Letztens hat anlässlich des Jubiläums des Mauerfalls in Berlin die Falling Walls Konferenz stattgefunden. Diese behandelt bedeutende Durchbrüche in Wissenschaft und Gesellschaft und hat den Anspruch, mit renommierten Rednern einen großen Eindruck machen zu wollen.
Für einzelne Nachwuchswissenschaftler gab es die Möglichkeit, über lokale Vorentscheide ebenfalls ein Ticket für die Hauptkonferenz zu ergattern und bei der Vorentscheidung in Jülich habe ich es mir auch nicht nehmen lassen, daran teilzunehmen. Leider hatte ich damals nicht gewonnen, aber trotzdem möchte ich euch meinen Vortrag nicht vorenthalten und ihn somit nachträglich noch nützlich(er) zu machen.
Die Aufgabe war, in einem dreiminütigen Vortrag darzustellen, was der wirkliche Durchbruch an der eigenen Forschungsarbeit ist und weshalb die Welt dadurch bereichert werden würde. Dies hier war meine “Rede”:
Hi. I am Tobi. I have been a professional American Football player, a paramedic, glider pilot and currently I’m organizing the largest historic dance event that Germany has seen for 50 years. I graduated in condensed matter physics from the University of Cologne and currently I am a Ph.D. student in JCNS-2, the Jülich Centre for Neutron Science, working on a special project to bring a neutron source back to Jülich.
I really loved teaching high school pupils, physics and medicine students and currently I am blogging in the German Science Blogs to satisfy this passion.
This is a picture taken from one of my articles, where I explained why a banana, or a bananaphone in this case, is emitting more dangerous ionizing radiation, than a smartphone.
My research will break the walls of large scale research reactors, like the DIDO reactor here in Jülich. With “breaking the walls” I mean, that the former job of this large scale research reactor can be done by particle accelerators, more reliably and available at low costs.

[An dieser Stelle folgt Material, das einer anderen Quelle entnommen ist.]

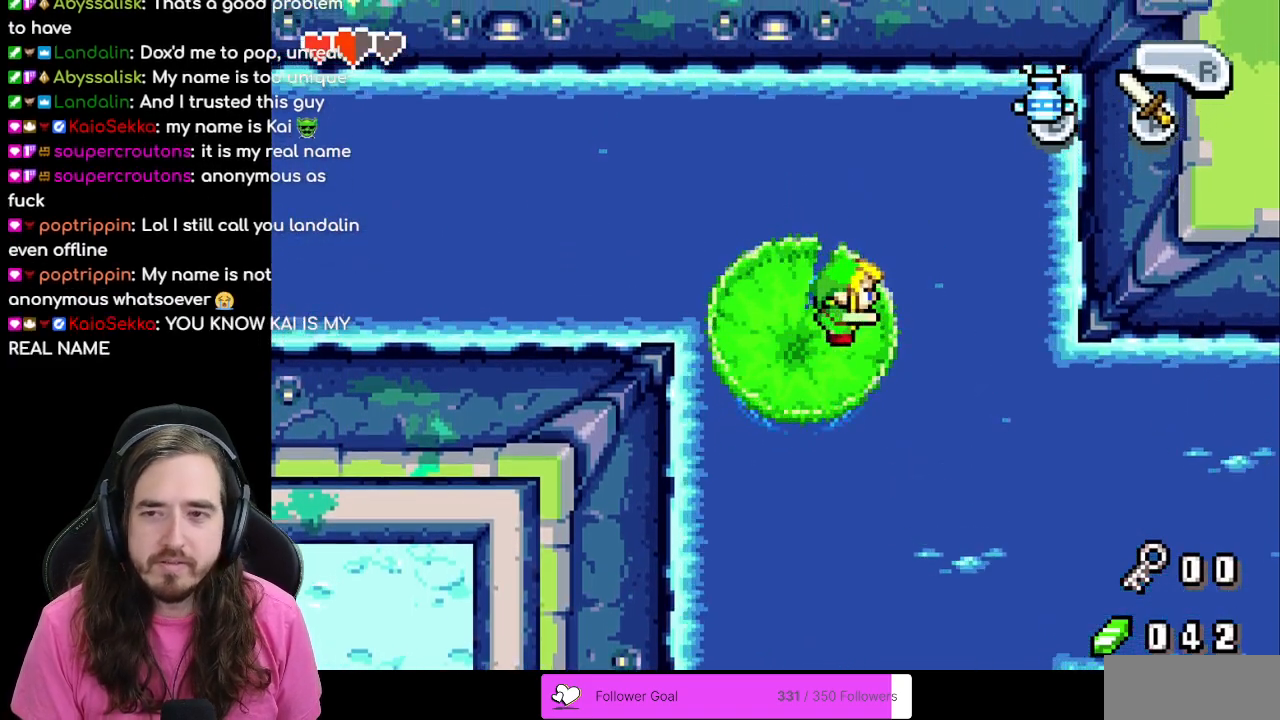
{"buttons": [], "events": [[83, "B", "down"], [183, "B", "up"], [250, "B", "down"], [317, "B", "up"], [433, "B", "down"], [483, "B", "up"]]}
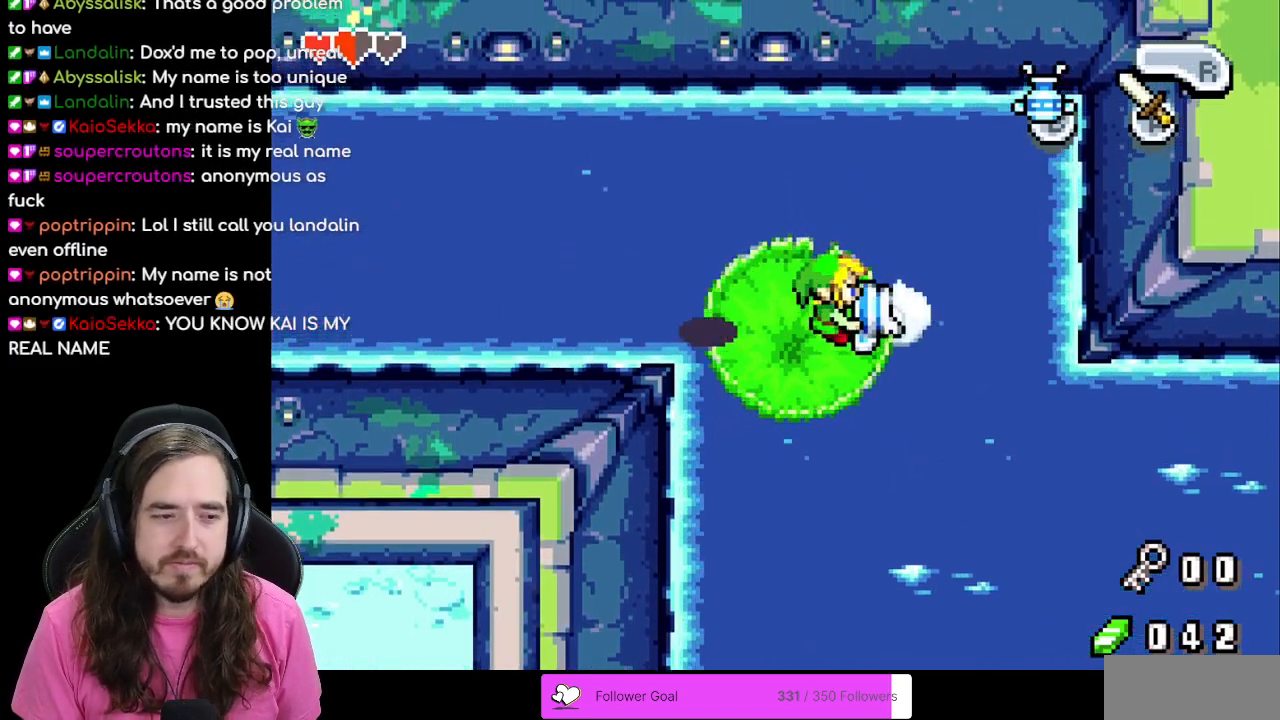
{"buttons": [], "events": [[50, "B", "down"], [117, "B", "up"], [200, "B", "down"], [267, "B", "up"], [333, "B", "down"], [417, "B", "up"]]}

Neutrons are like X-ray, a microscopic probe to investigate materials from gigantic amino acids and proteins to spin structures in crystals and information storage devices. X-ray and neutrons are complementary, since x-rays scatter of the electrons of an atoms and neutrons – without any charge – interact with the nucleus.

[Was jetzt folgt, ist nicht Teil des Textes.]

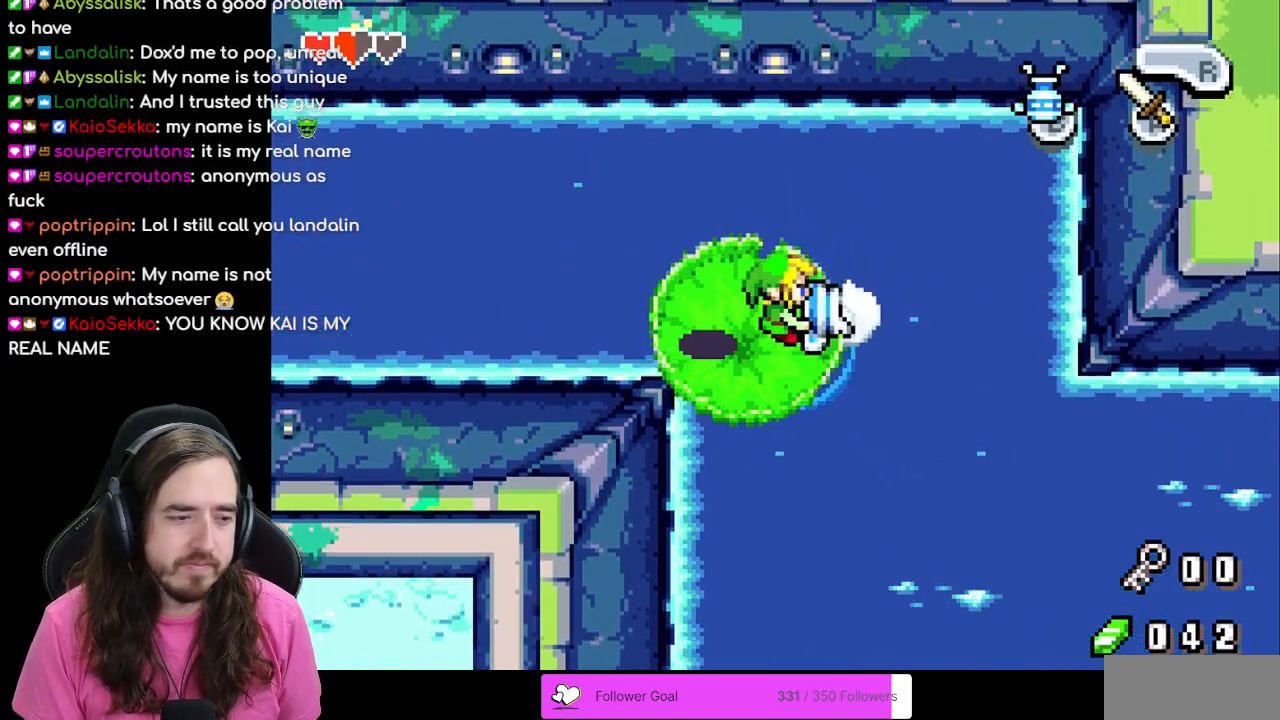
{"buttons": ["B"], "events": [[17, "B", "down"], [50, "B", "up"], [133, "B", "down"], [200, "B", "up"], [283, "B", "down"], [350, "B", "up"], [450, "B", "down"]]}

So why are neutrons not used in every biology, chemistry and physics lab across the world, like x-ray sources are?
Because neutrons are only produced in nuclear processes, preferably nuclear fission or spallation and for these processes large scale facilities are needed. However today most of Germanys research reactors have been shut down and – given the political situation – no new reactor will ever be built again in this country.
So neutron scientists turn to the European Spallation Source, which is currently being built in Sweden with an essential contribution from Jülich.
Despite the costs of 2 billion € to build it the ESS will only support 22 instruments compared to the 18 instruments, that were stationed at DIDO.
There is no doubt that ESS – the most intense neutron source ever build – will provide us with totally new insights into the microscopic world within each of our body cells and every computer chip, but the success of a scientific method is not only measured by its best experiments, but also by how widely used it is.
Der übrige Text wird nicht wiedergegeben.